— Selected passage —
Although he seemed less technically accomplished than the other impressionists, Cezanne was accepted by the group and exhibited with them in 1874 and 1877. In general, the impressionists did not have much commercial success, and Cezanne’s works received the harshest critical commentary. He drifted away from many of his Parisian contacts during the late 1870s and ‘80s and spent much of his time in his native Aix-en-Provence. After 1882, he did not work closely again with Pissarro. In 1886, Cezanne became embittered over what he took to be thinly disguised references to his own failures in one of Zola’s novels. As a result he broke off relations with his oldest supporter. In the same year, he inherited his father’s wealth and finally, at the age of 47, became financially independent, but socially he remained quite isolated.

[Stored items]
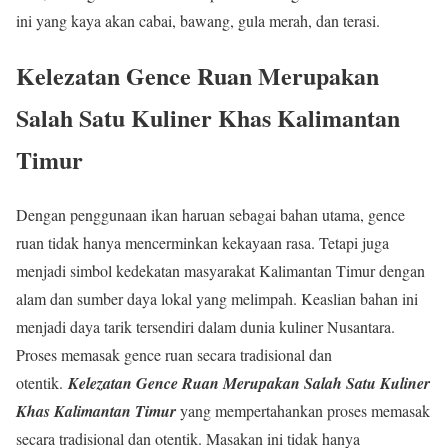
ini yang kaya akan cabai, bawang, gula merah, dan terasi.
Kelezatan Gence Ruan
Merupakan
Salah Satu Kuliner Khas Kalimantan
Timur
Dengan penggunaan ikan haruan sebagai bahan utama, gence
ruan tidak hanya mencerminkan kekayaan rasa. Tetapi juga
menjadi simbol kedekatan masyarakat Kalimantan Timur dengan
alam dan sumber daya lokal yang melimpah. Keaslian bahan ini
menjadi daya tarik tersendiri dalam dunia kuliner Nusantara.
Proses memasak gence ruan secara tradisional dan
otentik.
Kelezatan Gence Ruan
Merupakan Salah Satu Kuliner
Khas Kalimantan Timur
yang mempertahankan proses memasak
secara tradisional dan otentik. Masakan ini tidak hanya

— What to work on —
1 > In the passage on Cezanne, at what age did he become financially independent?
2 > Carry on the passage on Cezanne, picking up after its final sentence.
These lines have no connection to the passage on Cezanne.

— Set of answers —
1 > He became financially independent at the age of 47.

2 >
This isolation and Cezanne’s concentration and singleness of purpose may account for the remarkable development he sustained during the 1880s and ‘90s. In this period he continued to paint studies from nature in brilliant impressionist colors, but he gradually simplified his application of the paint to the point where he seemed able to define volumetric forms with juxtaposed strokes of pure color. Critics eventually argued that Cezanne had discovered a means of rendering both nature’s light and nature’s form with a single application of colour.
 

He seemed to be reintroducing a formal structure that the impressionists had abandoned, without sacrificing the sense of brilliant illumination they had achieved. Cezanne himself spoke of “modulating” with colour rather than “modelling” with dark and light. By this he meant that he would replace an artificial convention of representation (modelling) with a more expressive system (modulating) that was closer still to nature, or, as the artist himself said, “parallel to nature”. For Cezanne, the answer to all the technical problems of impressionism lay in a use of colour both more orderly and more expressive than that of his fellow impressionists.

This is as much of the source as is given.